Wednesday, April 23, 2008

so here's one of the things that happened. A couple of days after I deleted those posts, I woke up at about 6 a.m. with this question ringing in my head, as if someone had just spoken it: "Are you willing to go to hell if you're wrong?" I spent the morning turning that question over and having several somewhat visceral reactions. It took me until noon to realize that the question itself was fundamentalist and not necessarily legitimate. All the underlying assumptions-- that there is a hell, that people go there based on whether or not their theology is correct, that you could be punished for eternity for honestly asking questions-- all of that comes from the way I internalized the religion of my childhood. It was such an enormous feeling of relief to just let it go. But then over the next few days, it came back. It's still hanging around back there in my brain somewhere. I guess you never entirely get over this stuff.

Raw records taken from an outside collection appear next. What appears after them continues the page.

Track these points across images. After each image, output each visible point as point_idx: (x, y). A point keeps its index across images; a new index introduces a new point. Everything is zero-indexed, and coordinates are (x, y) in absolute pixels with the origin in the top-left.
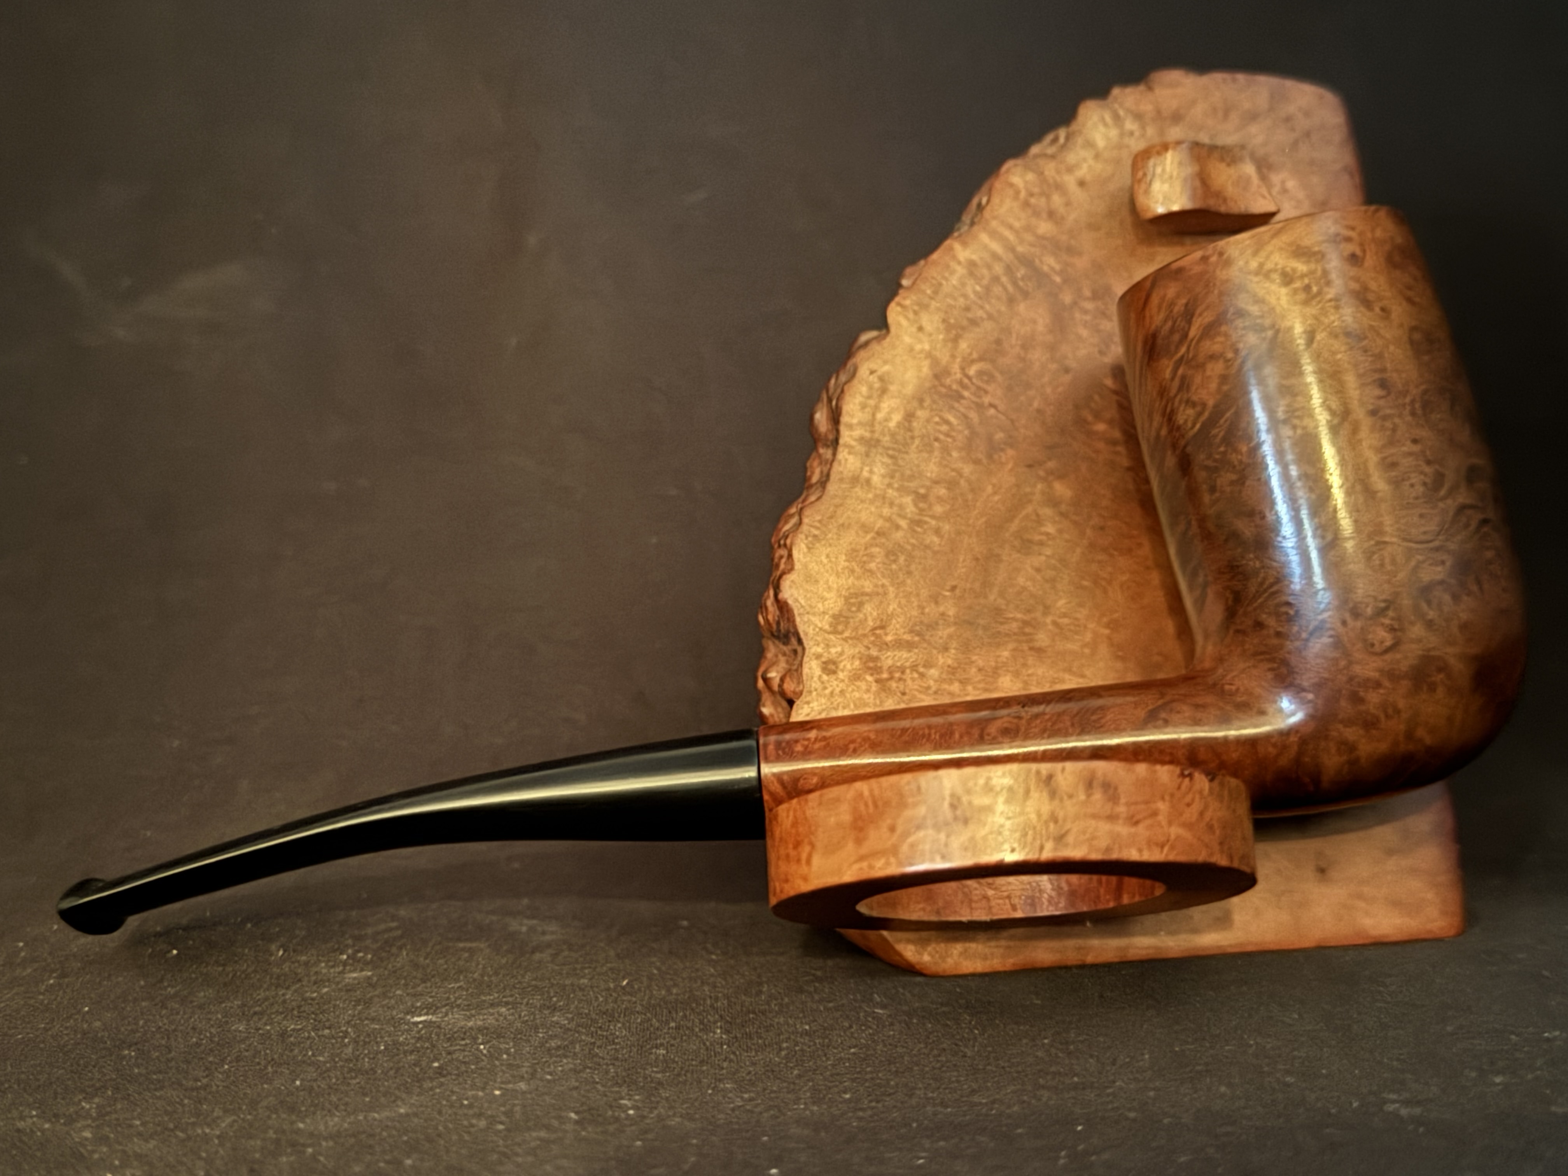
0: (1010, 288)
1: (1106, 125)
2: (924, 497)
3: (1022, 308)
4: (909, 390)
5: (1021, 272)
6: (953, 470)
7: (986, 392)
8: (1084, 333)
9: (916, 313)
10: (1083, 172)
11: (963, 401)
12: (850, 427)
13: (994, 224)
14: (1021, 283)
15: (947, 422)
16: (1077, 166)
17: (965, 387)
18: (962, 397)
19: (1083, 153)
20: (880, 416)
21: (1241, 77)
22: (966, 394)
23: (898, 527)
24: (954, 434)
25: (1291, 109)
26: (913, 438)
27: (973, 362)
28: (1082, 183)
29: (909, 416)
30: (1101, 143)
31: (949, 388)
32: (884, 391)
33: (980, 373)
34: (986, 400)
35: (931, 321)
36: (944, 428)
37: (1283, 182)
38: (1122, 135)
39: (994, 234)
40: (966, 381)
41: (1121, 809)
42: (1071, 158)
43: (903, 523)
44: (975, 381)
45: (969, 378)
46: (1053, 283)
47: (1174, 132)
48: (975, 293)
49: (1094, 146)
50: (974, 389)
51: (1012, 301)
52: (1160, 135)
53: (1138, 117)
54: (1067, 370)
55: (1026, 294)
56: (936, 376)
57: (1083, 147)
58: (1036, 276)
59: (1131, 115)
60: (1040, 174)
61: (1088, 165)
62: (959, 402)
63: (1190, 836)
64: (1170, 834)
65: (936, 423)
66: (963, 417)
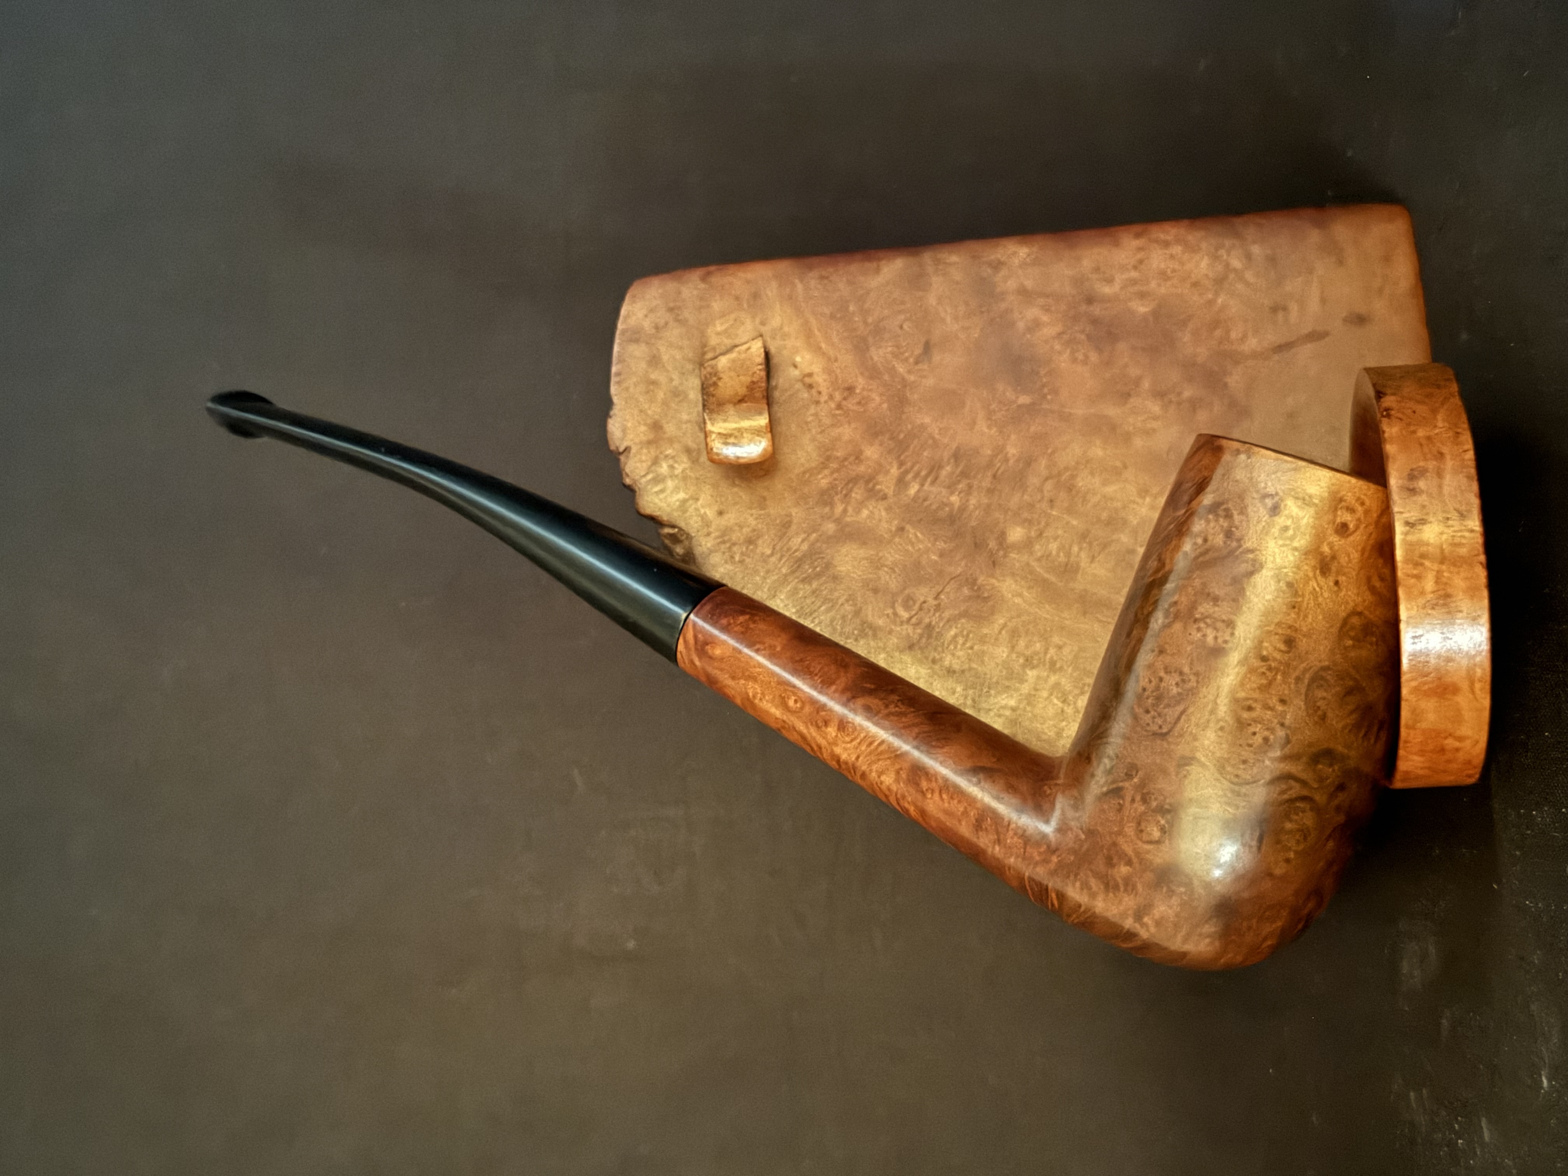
0: (822, 579)
1: (662, 491)
2: (1028, 659)
3: (843, 568)
5: (807, 570)
6: (1000, 632)
7: (924, 602)
8: (865, 513)
10: (710, 513)
11: (934, 623)
14: (818, 570)
15: (955, 637)
16: (703, 517)
17: (920, 621)
18: (930, 624)
19: (690, 512)
21: (614, 369)
22: (927, 620)
24: (965, 633)
25: (647, 324)
26: (970, 669)
27: (895, 614)
28: (720, 513)
30: (682, 495)
31: (921, 636)
33: (907, 607)
34: (932, 602)
36: (961, 640)
37: (718, 334)
38: (672, 476)
40: (914, 620)
41: (1431, 465)
42: (693, 523)
43: (1053, 679)
44: (914, 612)
45: (911, 618)
46: (817, 541)
47: (670, 429)
48: (828, 610)
49: (684, 501)
50: (922, 614)
51: (835, 578)
52: (671, 441)
53: (656, 462)
54: (901, 529)
55: (828, 566)
56: (911, 647)
57: (685, 511)
58: (812, 554)
59: (653, 468)
60: (711, 552)
61: (703, 507)
62: (935, 627)
63: (1443, 411)
64: (1445, 427)
65: (955, 648)
66: (949, 622)
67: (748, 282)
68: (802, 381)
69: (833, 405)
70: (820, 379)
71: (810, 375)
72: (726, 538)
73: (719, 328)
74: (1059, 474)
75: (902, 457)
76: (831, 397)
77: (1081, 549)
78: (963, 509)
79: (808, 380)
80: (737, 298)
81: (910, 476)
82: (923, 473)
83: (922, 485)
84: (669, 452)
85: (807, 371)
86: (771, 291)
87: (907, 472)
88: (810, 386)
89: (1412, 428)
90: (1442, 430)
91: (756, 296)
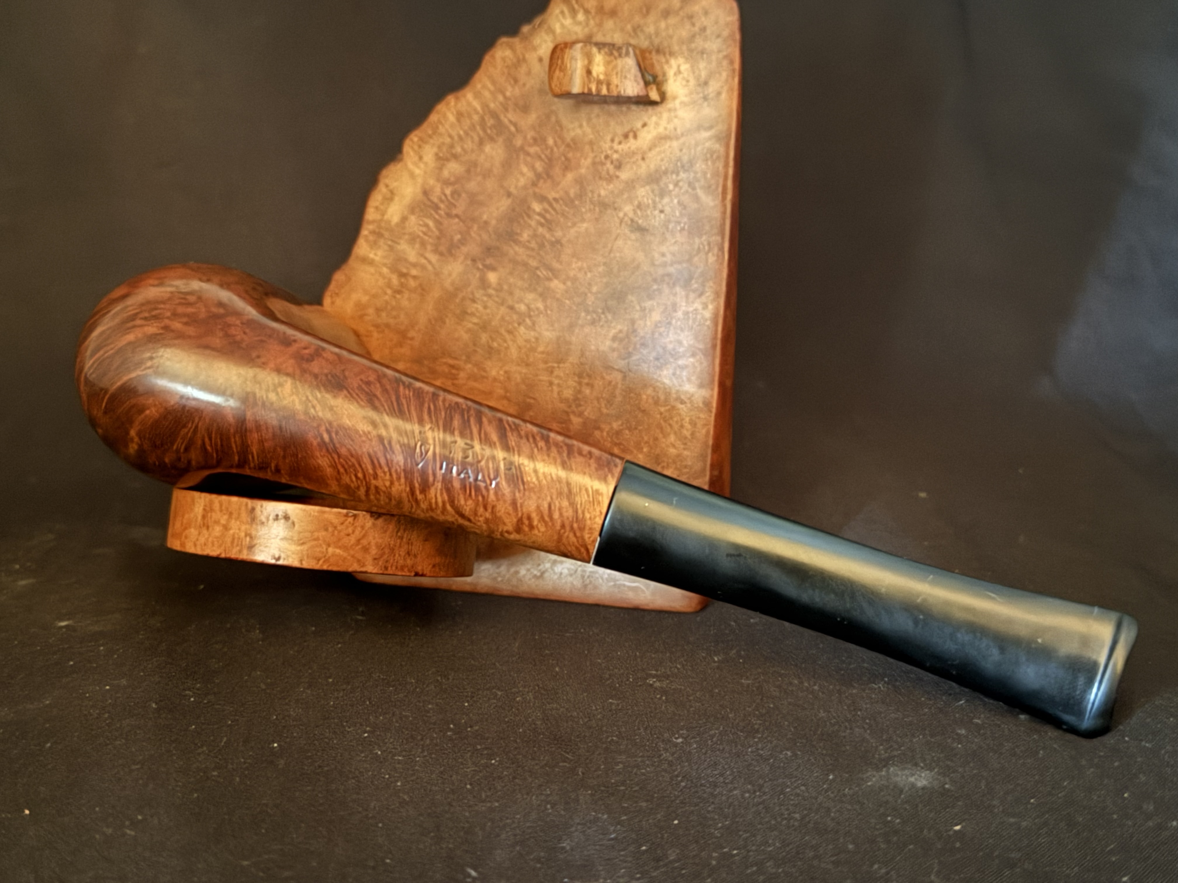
0: (481, 133)
1: (564, 16)
2: (405, 275)
3: (488, 148)
4: (407, 200)
5: (490, 122)
6: (426, 258)
7: (455, 206)
8: (525, 170)
9: (420, 147)
10: (539, 51)
11: (439, 211)
12: (369, 222)
13: (479, 86)
14: (489, 131)
15: (426, 225)
16: (539, 46)
17: (442, 201)
18: (439, 208)
19: (545, 37)
20: (386, 217)
22: (442, 206)
23: (386, 293)
24: (429, 233)
26: (404, 234)
29: (404, 219)
30: (558, 30)
31: (432, 202)
32: (391, 199)
33: (453, 193)
34: (454, 212)
35: (429, 153)
36: (424, 229)
37: (679, 66)
38: (574, 23)
39: (478, 95)
40: (443, 198)
41: (295, 535)
42: (537, 41)
43: (389, 291)
44: (449, 198)
45: (445, 195)
46: (509, 130)
47: (609, 24)
48: (459, 135)
49: (553, 32)
50: (447, 203)
51: (481, 143)
52: (600, 25)
53: (587, 12)
54: (509, 195)
55: (492, 139)
56: (425, 193)
57: (546, 33)
58: (499, 126)
59: (581, 9)
60: (514, 51)
61: (547, 46)
62: (437, 213)
63: (345, 555)
64: (327, 552)
65: (420, 225)
66: (438, 223)
67: (719, 94)
68: (631, 130)
69: (609, 152)
70: (632, 144)
71: (635, 137)
72: (522, 63)
73: (683, 68)
74: (530, 317)
75: (561, 202)
76: (616, 152)
77: (475, 324)
78: (517, 242)
79: (631, 135)
80: (706, 83)
81: (546, 206)
82: (548, 216)
83: (539, 214)
84: (592, 22)
85: (639, 135)
86: (708, 112)
87: (551, 205)
88: (626, 136)
89: (330, 529)
90: (324, 550)
91: (705, 98)
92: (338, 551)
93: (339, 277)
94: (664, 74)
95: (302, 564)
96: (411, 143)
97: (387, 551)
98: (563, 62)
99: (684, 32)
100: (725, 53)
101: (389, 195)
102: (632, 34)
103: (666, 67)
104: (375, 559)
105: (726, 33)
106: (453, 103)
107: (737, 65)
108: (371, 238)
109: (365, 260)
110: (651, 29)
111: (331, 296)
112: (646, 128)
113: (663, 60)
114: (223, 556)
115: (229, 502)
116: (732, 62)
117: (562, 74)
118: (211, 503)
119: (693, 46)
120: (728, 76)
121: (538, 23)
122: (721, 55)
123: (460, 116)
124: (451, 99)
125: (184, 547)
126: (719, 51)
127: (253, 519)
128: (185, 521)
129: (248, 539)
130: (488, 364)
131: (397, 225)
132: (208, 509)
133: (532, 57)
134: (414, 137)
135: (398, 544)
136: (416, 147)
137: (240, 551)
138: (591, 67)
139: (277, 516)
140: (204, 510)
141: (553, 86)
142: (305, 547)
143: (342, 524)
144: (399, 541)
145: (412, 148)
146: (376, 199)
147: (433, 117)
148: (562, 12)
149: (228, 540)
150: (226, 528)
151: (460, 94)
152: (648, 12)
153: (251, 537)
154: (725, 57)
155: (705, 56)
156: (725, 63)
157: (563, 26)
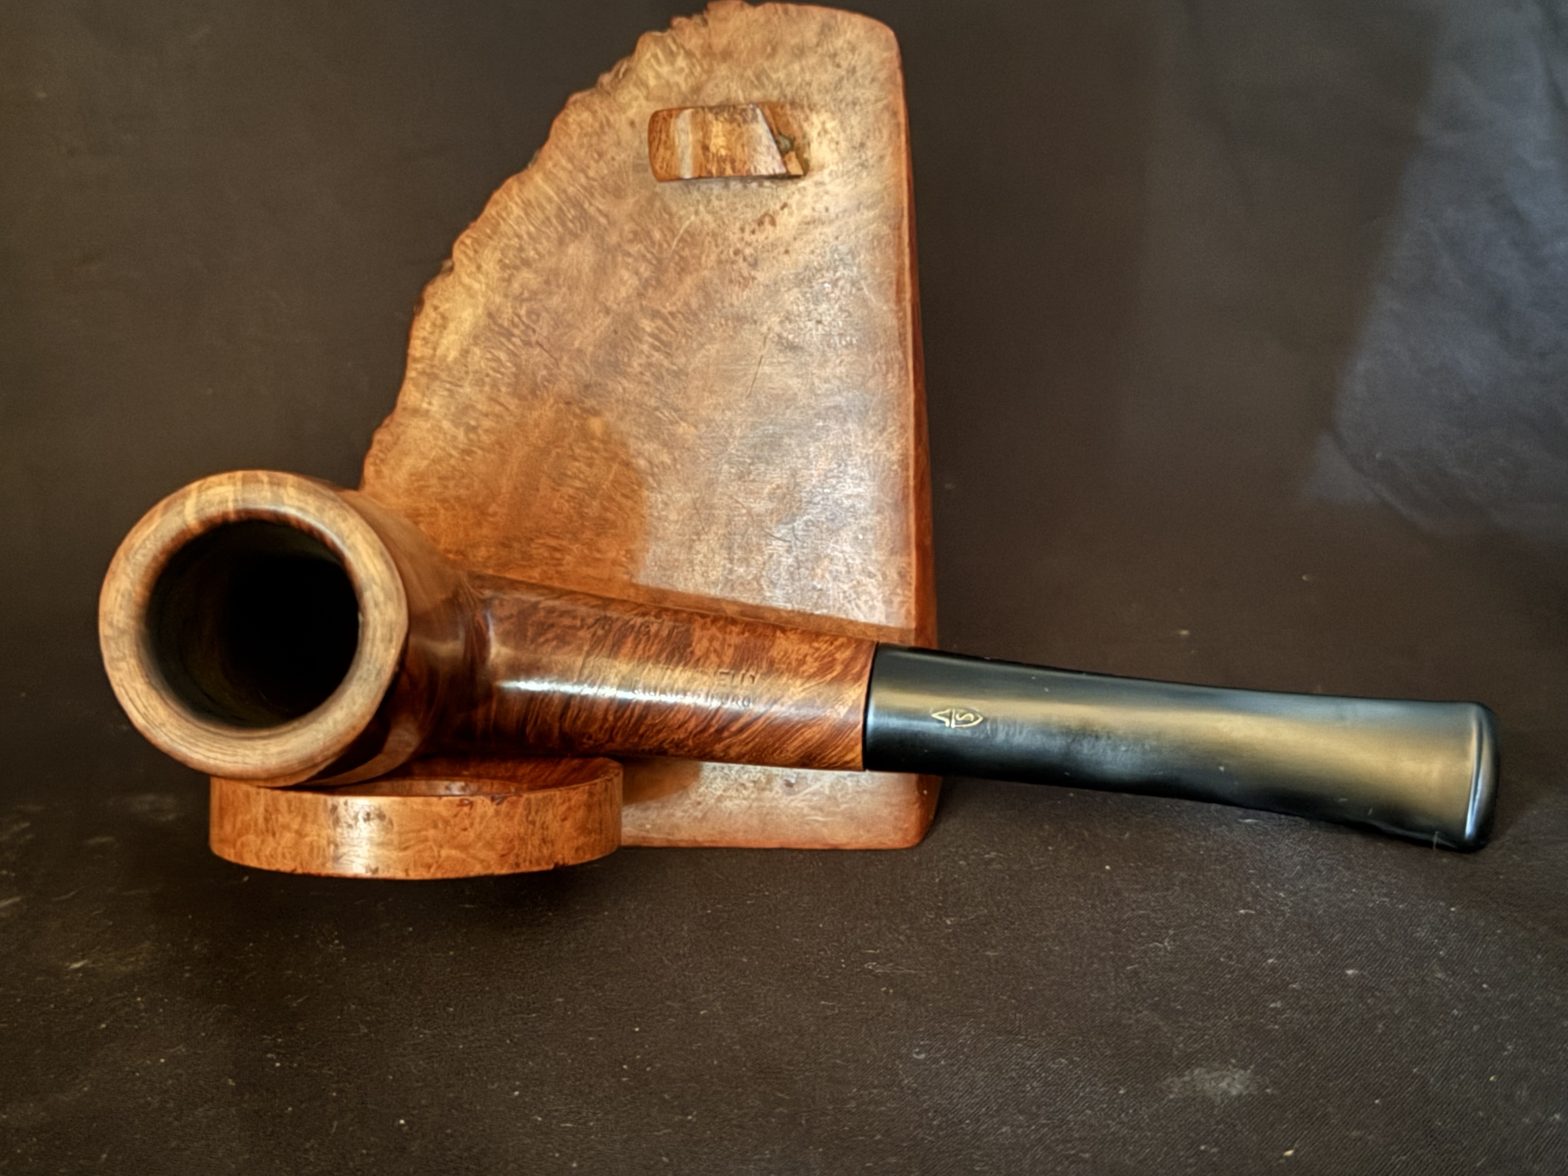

  1. The crux of the dilemma is faith. The authors of the Books of the Bible must have had a strong desire to have readers develop faith. The resurrection is just one more occurrence that provides a substrate for faith to arise. Whether one subscribes to a literal or metaphoric interpretation of the Bible, faith is a central requirement. The celebration of Easter is a ritual whose significance is fostering faith in the heart of the supplicant.

    Jesus as a physical being had to be transformed into a spiritual being in order to make the connection with God, and therefore become part of the supernatural Trinity. Otherwise, Jesus as a human who died and whose body just withered away into dust, would be considered too mundane. By arising from the dead, his connection to God is firmly established.

  2. Hi, drb, thanks for commenting--hmmm, you bring up exactly what I've been thinking the last few days-- that faith is the crux of the matter-- but I can't tell from what you've said here if we mean that in the same way. My current belief is that Jesus attained some sort of spiritual mastery (mastery may not be the right word here) that allowed him to transcend the phenomenon we know of as death. If we consider him to literally be God incarnate, then by his very nature he may have been able to attain this transcendence. But for me that is a big if.

    Love the idea of a substrate in which faith arises. Thanks for that.